- _Exercise directions_: Where a line of the listing below includes the word "source", reproduce that line.

- _Information shown_:
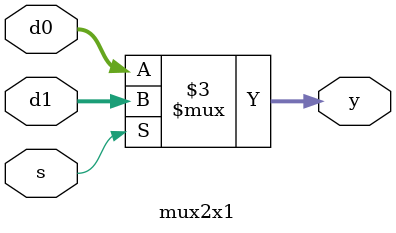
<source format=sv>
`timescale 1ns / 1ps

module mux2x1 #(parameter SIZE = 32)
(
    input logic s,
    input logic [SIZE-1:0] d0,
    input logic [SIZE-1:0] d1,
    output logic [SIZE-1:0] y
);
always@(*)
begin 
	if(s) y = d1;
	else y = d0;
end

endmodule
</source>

---

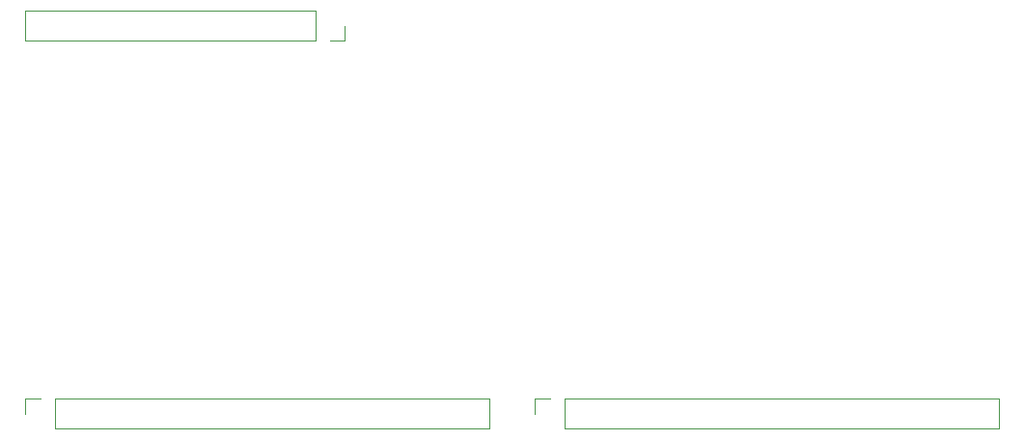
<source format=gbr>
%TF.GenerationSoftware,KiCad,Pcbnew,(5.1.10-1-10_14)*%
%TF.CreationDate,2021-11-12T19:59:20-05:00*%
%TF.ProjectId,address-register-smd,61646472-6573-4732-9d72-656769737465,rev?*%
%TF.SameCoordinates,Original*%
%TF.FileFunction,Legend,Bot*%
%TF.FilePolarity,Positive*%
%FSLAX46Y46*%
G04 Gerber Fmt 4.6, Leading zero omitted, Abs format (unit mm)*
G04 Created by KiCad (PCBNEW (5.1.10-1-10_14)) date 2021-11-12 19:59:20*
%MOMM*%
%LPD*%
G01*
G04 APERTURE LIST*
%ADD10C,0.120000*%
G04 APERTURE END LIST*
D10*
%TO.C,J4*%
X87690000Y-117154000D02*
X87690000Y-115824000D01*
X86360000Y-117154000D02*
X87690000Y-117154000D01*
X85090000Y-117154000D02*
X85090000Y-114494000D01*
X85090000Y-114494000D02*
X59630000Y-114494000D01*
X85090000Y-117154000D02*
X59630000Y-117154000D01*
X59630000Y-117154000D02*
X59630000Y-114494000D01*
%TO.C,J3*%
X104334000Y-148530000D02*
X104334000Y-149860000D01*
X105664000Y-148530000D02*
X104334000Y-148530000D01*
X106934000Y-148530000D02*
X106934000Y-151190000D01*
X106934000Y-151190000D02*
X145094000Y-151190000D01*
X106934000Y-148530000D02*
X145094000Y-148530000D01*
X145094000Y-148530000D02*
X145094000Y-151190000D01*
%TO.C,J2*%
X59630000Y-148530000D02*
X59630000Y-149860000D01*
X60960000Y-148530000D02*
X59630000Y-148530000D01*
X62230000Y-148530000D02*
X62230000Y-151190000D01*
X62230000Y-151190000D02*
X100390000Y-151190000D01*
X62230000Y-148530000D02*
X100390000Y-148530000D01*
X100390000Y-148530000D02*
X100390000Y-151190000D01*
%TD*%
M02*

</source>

- _Answer for this exercise_:
<source format=sv>
</source>
<source format=gbr>
</source>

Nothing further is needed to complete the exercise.